Dataset excerpts:
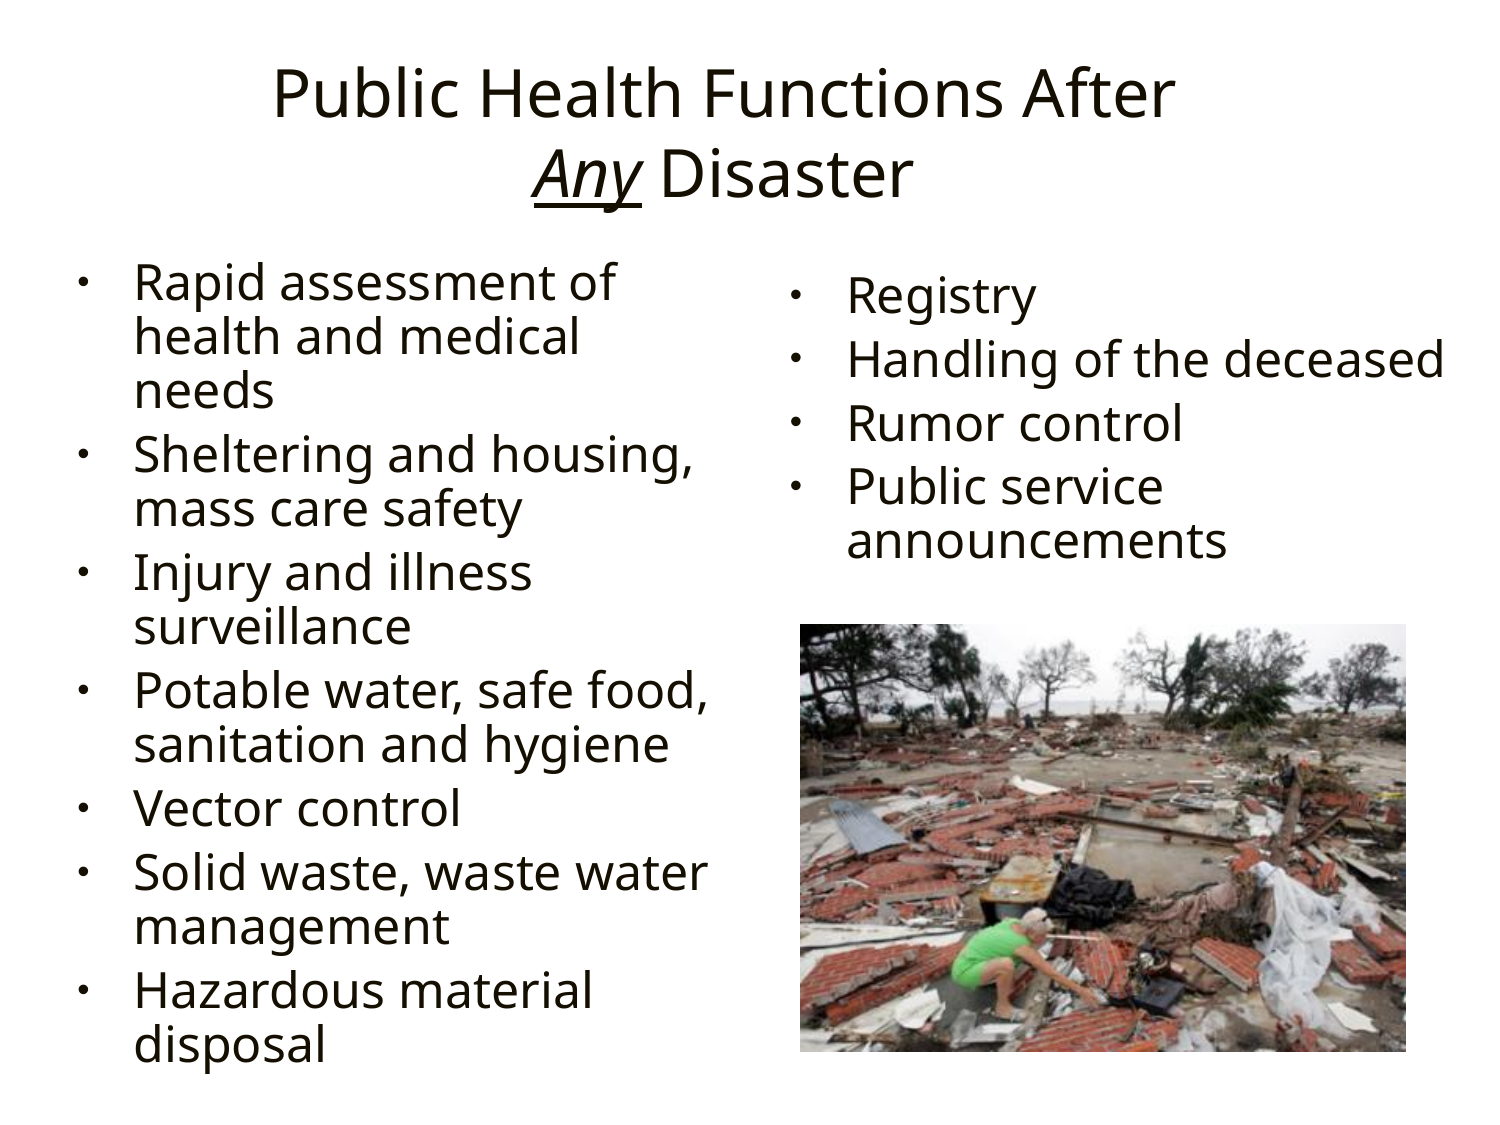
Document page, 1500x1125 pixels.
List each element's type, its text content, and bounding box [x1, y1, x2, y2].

picture [799, 624, 1406, 1053]
title Public Health Functions After Any Disaster [87, 43, 1363, 187]
list Rapid assessment of health and medical needs Sheltering and housing, mass care safety Injury and illness surveillance Potable water, safe food, sanitation and hygiene Vector control Solid waste, waste water management Hazardous material disposal [62, 249, 750, 1088]
list Registry Handling of the deceased Rumor control Public service announcements [774, 262, 1500, 513]
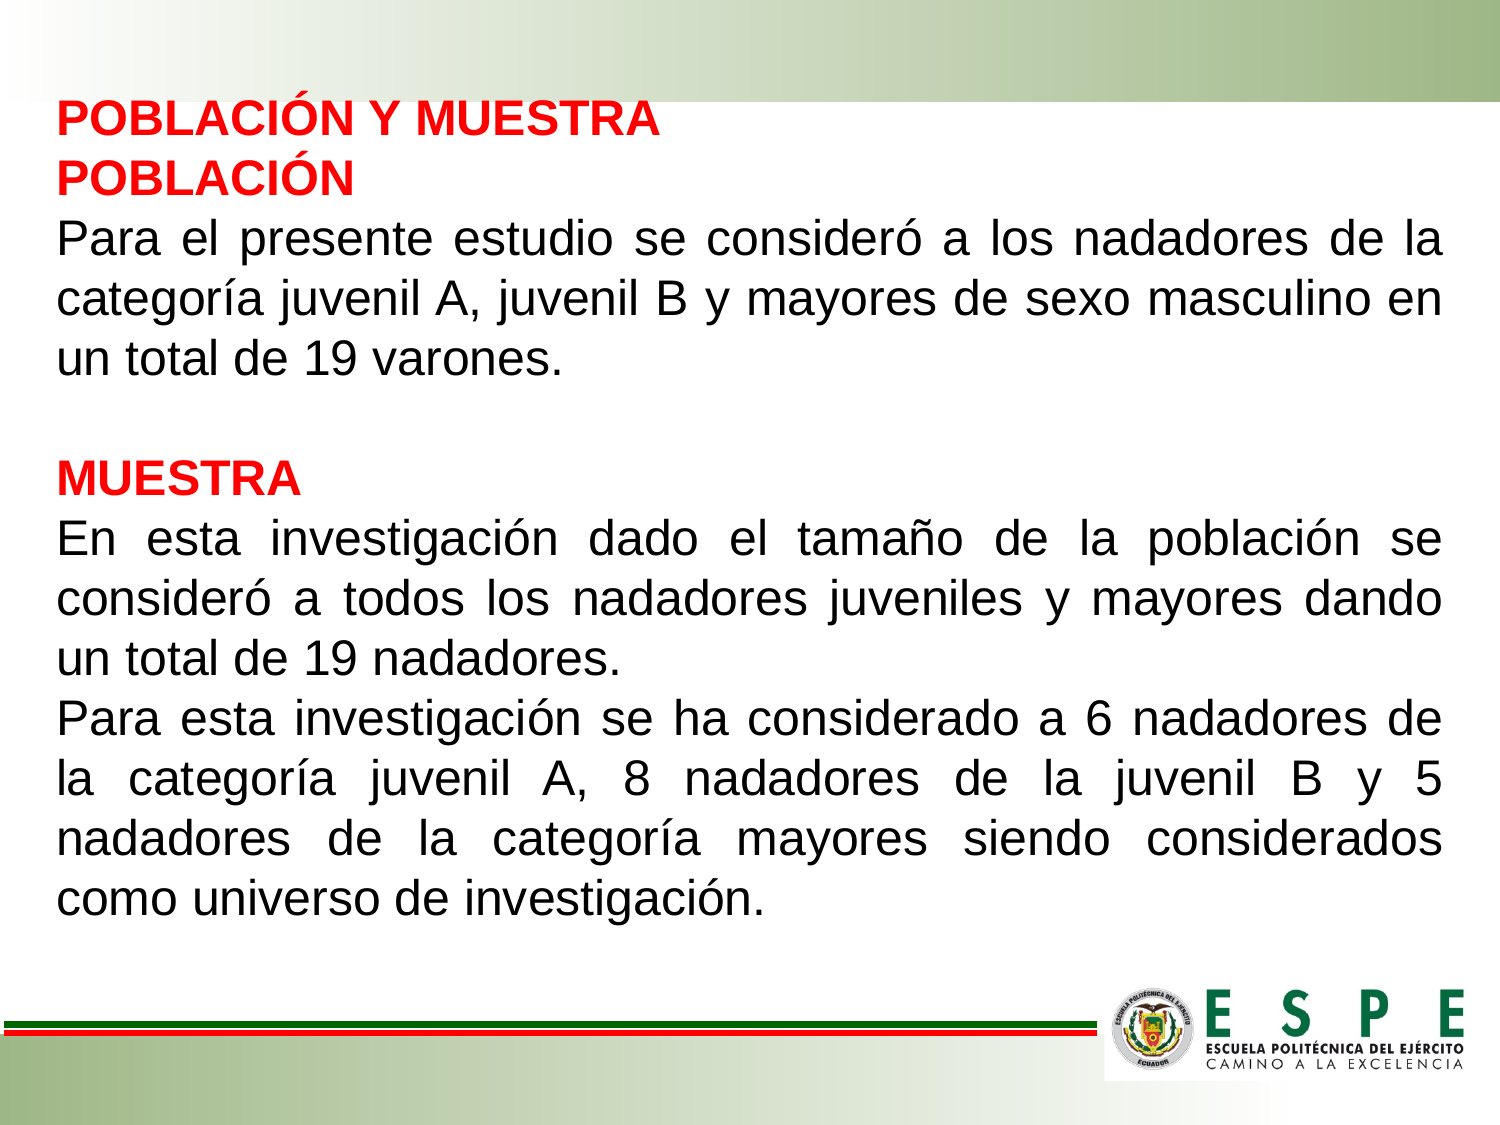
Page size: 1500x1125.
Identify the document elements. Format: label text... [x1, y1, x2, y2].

text_box POBLACIÓN Y MUESTRA POBLACIÓN Para el presente estudio se consideró a los nadadores de la categoría juvenil A, juvenil B y mayores de sexo masculino en un total de 19 varones. MUESTRA En esta investigación dado el tamaño de la población se consideró a todos los nadadores juveniles y mayores dando un total de 19 nadadores. Para esta investigación se ha considerado a 6 nadadores de la categoría juvenil A, 8 nadadores de la juvenil B y 5 nadadores de la categoría mayores siendo considerados como universo de investigación. [41, 78, 1459, 933]
picture [1104, 976, 1483, 1081]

- WORK TO BE COMPLETED -
Without including any picture, set down every line above exactly as it stands.

- WRITTEN SOLUTION -
Document page, 1500x1125 pixels.
List each element's type, its text content, and bounding box [x1, y1, x2, y2].

picture [799, 624, 1406, 1053]
title Public Health Functions After Any Disaster [87, 43, 1363, 187]
list Rapid assessment of health and medical needs Sheltering and housing, mass care safety Injury and illness surveillance Potable water, safe food, sanitation and hygiene Vector control Solid waste, waste water management Hazardous material disposal [62, 249, 750, 1088]
list Registry Handling of the deceased Rumor control Public service announcements [774, 262, 1500, 513]
Page size: 1500x1125.
Identify the document elements. Format: label text... [x1, y1, x2, y2].

text_box POBLACIÓN Y MUESTRA POBLACIÓN Para el presente estudio se consideró a los nadadores de la categoría juvenil A, juvenil B y mayores de sexo masculino en un total de 19 varones. MUESTRA En esta investigación dado el tamaño de la población se consideró a todos los nadadores juveniles y mayores dando un total de 19 nadadores. Para esta investigación se ha considerado a 6 nadadores de la categoría juvenil A, 8 nadadores de la juvenil B y 5 nadadores de la categoría mayores siendo considerados como universo de investigación. [41, 78, 1459, 933]
picture [1104, 976, 1483, 1081]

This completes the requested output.